Regardless of which flocking method you choose (flocking kit, flocking spray, or flocking powder), there are some general tips we suggest you follow to ensure that your tree turns out the way you want it.

  1. Allow yourself at least three hours to fully flock your tree.
  2. If you are using flocking powder, mist the tree with water. This will allow the powder to stick to the tree. Add flocking powder through a sifter, filling it no more than half full to keep the powder from falling over the sides of your sifter and creating clumps.
  3. Begin sprinkling the sifter. Work your way from top to bottom when applying the flocking, and work only on one section of the tree at a time. Start from the tips of the branches and work your way inward. “Shake up and down, not left and right, to help keep the powder from falling over the sides of the sifter,” advises Tidbits & Twine’s Kim Morgan. “Also, use your dominant hand for sifting so that you are more precise with your movements.”
  4. Apply additional layers (as opposed to dumping a lot on all at once). This will make the flocking appear fuller. For added precision, come in with a smaller sifter to reach inner areas and touch up specific spots.
  5. Don’t get too obsessive. You can have your tree flocked lightly, showing a little green to reflect freshly fallen snow, or have it flocked heavily, to get more of a post–heavy snow storm effect. “Be sure to put your type A personality in check,” says Morgan. “Remember that you’re trying to mimic nature, so not every branch has to be perfect.”
  6. Add some dazzle. Before the flocking powder dries, you can add mica powder or glitter for a glistening effect.
  7. Let it dry. Allow the tree eight hours to three days to dry (depending on the amount of flocking). Simply touch the flocking to determine if it is dry or not.
  8. Reapply as needed. The flocking can be touched up year after year for a customizable finish.
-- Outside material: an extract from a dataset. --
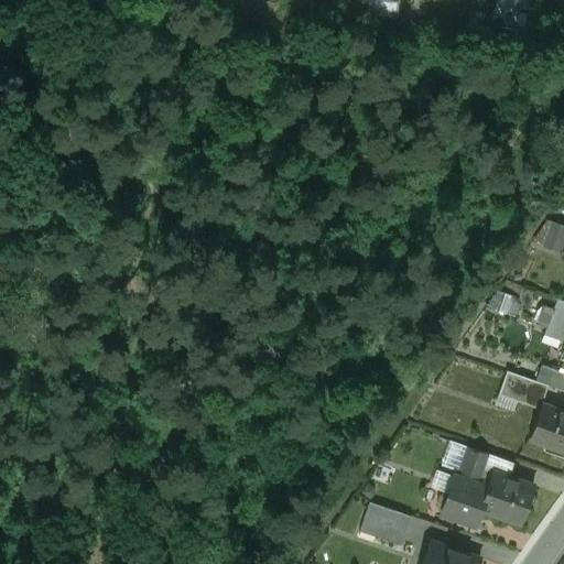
[(367,0),(366,13),(388,17),(390,0),(387,0),(367,0)]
    Pros and Cons of Flocking a Christmas Tree

    “The biggest con to flocking your own tree is that it can be messy,” Spalding says. “The tree will lightly shed some of the flocking whenever you take it down and bring it back out. But for me, a little mess is worth it.” Saving hundreds (and even thousands) of dollars for a preflocked tree can make the mess a bit more bearable. By flocking a tree yourself, you also have the option to use a real pine tree as opposed to an artificial version.

    Another plus is that flocking extends the length of time in which you can display your tree. “Some people are keeping their flocked trees up beyond January and even through February,” says Sare. “And flocked trees have less needle drop when the tree is removed from the home or building after display.” Plus, as Spalding notes, “Once you have the necessary materials, you can also flock wreaths, garlands, mini trees, and anything else you want.” So go ahead, fellow Christmas fanatics, flock away!